╭─ Material for the task
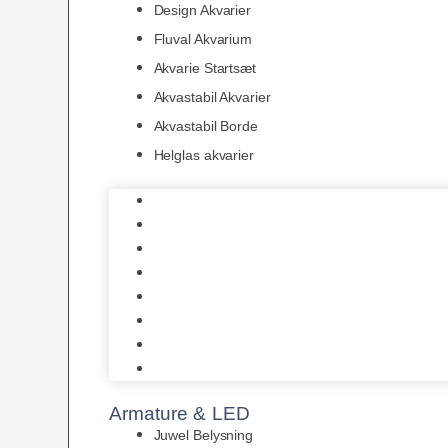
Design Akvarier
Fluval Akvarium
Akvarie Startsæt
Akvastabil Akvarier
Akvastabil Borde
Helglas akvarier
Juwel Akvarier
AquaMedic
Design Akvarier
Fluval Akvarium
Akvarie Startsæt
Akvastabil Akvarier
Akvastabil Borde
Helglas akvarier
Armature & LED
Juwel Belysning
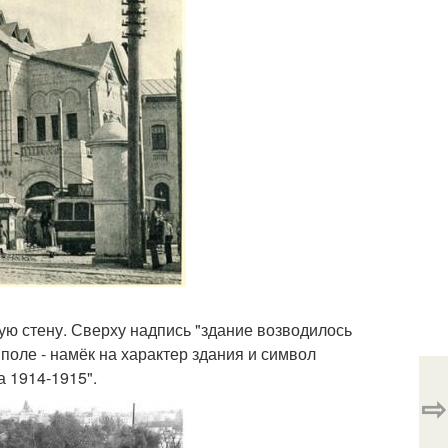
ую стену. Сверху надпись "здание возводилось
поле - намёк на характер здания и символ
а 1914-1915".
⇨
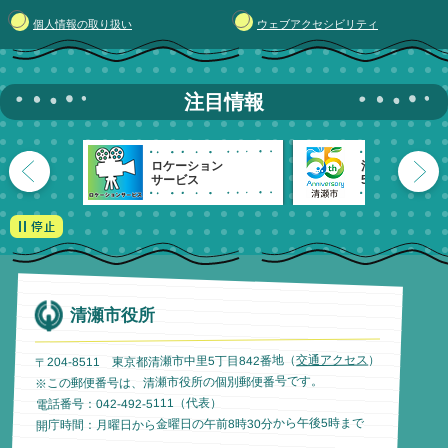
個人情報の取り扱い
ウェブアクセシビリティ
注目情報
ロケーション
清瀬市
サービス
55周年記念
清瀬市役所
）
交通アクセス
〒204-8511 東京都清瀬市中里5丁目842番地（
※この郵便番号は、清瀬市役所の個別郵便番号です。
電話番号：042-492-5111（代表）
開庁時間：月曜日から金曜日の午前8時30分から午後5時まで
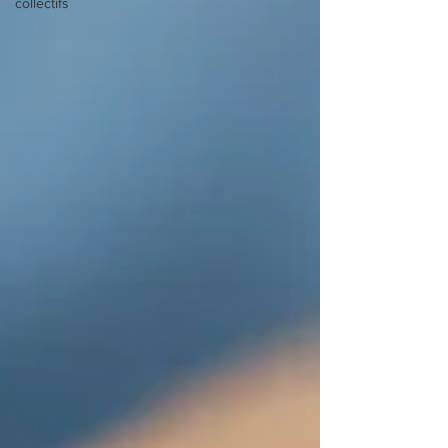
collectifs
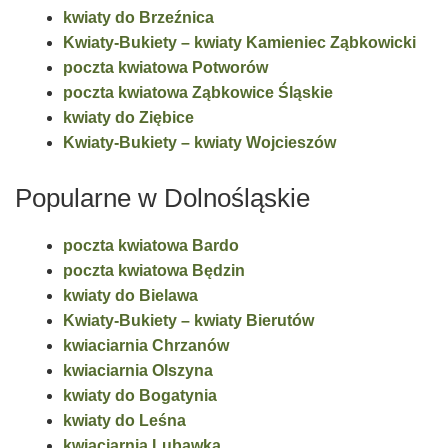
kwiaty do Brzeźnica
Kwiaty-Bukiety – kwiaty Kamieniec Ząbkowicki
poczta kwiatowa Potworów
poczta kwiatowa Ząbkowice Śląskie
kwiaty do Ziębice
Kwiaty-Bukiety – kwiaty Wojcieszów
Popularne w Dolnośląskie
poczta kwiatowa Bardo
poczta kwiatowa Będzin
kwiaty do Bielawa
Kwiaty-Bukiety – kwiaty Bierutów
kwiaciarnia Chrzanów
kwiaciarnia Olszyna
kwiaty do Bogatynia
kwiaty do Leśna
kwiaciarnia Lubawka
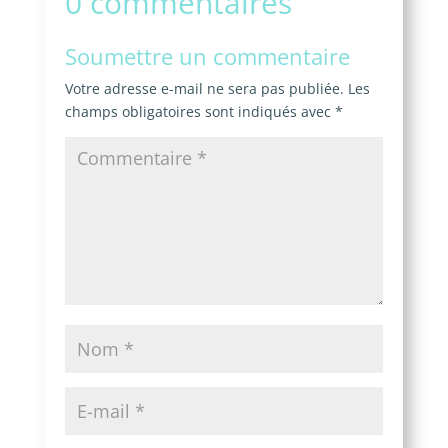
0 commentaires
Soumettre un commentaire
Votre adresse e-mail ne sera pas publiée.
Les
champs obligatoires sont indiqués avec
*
╰─
» **To do**: Reproduce all of the material above, changing each occurrence of "Akvastabil" to "Aquastabil" and leaving every other line unchanged. Leave the pictures out of your answer.

» **Task response**:
Design Akvarier
Fluval Akvarium
Akvarie Startsæt
Aquastabil Akvarier
Aquastabil Borde
Helglas akvarier
Juwel Akvarier
AquaMedic
Design Akvarier
Fluval Akvarium
Akvarie Startsæt
Aquastabil Akvarier
Aquastabil Borde
Helglas akvarier
Armature & LED
Juwel Belysning
ую стену. Сверху надпись "здание возводилось
поле - намёк на характер здания и символ
а 1914-1915".
⇨
個人情報の取り扱い
ウェブアクセシビリティ
注目情報
ロケーション
清瀬市
サービス
55周年記念
清瀬市役所
）
交通アクセス
〒204-8511 東京都清瀬市中里5丁目842番地（
※この郵便番号は、清瀬市役所の個別郵便番号です。
電話番号：042-492-5111（代表）
開庁時間：月曜日から金曜日の午前8時30分から午後5時まで
collectifs
kwiaty do Brzeźnica
Kwiaty-Bukiety – kwiaty Kamieniec Ząbkowicki
poczta kwiatowa Potworów
poczta kwiatowa Ząbkowice Śląskie
kwiaty do Ziębice
Kwiaty-Bukiety – kwiaty Wojcieszów
Popularne w Dolnośląskie
poczta kwiatowa Bardo
poczta kwiatowa Będzin
kwiaty do Bielawa
Kwiaty-Bukiety – kwiaty Bierutów
kwiaciarnia Chrzanów
kwiaciarnia Olszyna
kwiaty do Bogatynia
kwiaty do Leśna
kwiaciarnia Lubawka
0 commentaires
Soumettre un commentaire
Votre adresse e-mail ne sera pas publiée.
Les
champs obligatoires sont indiqués avec
*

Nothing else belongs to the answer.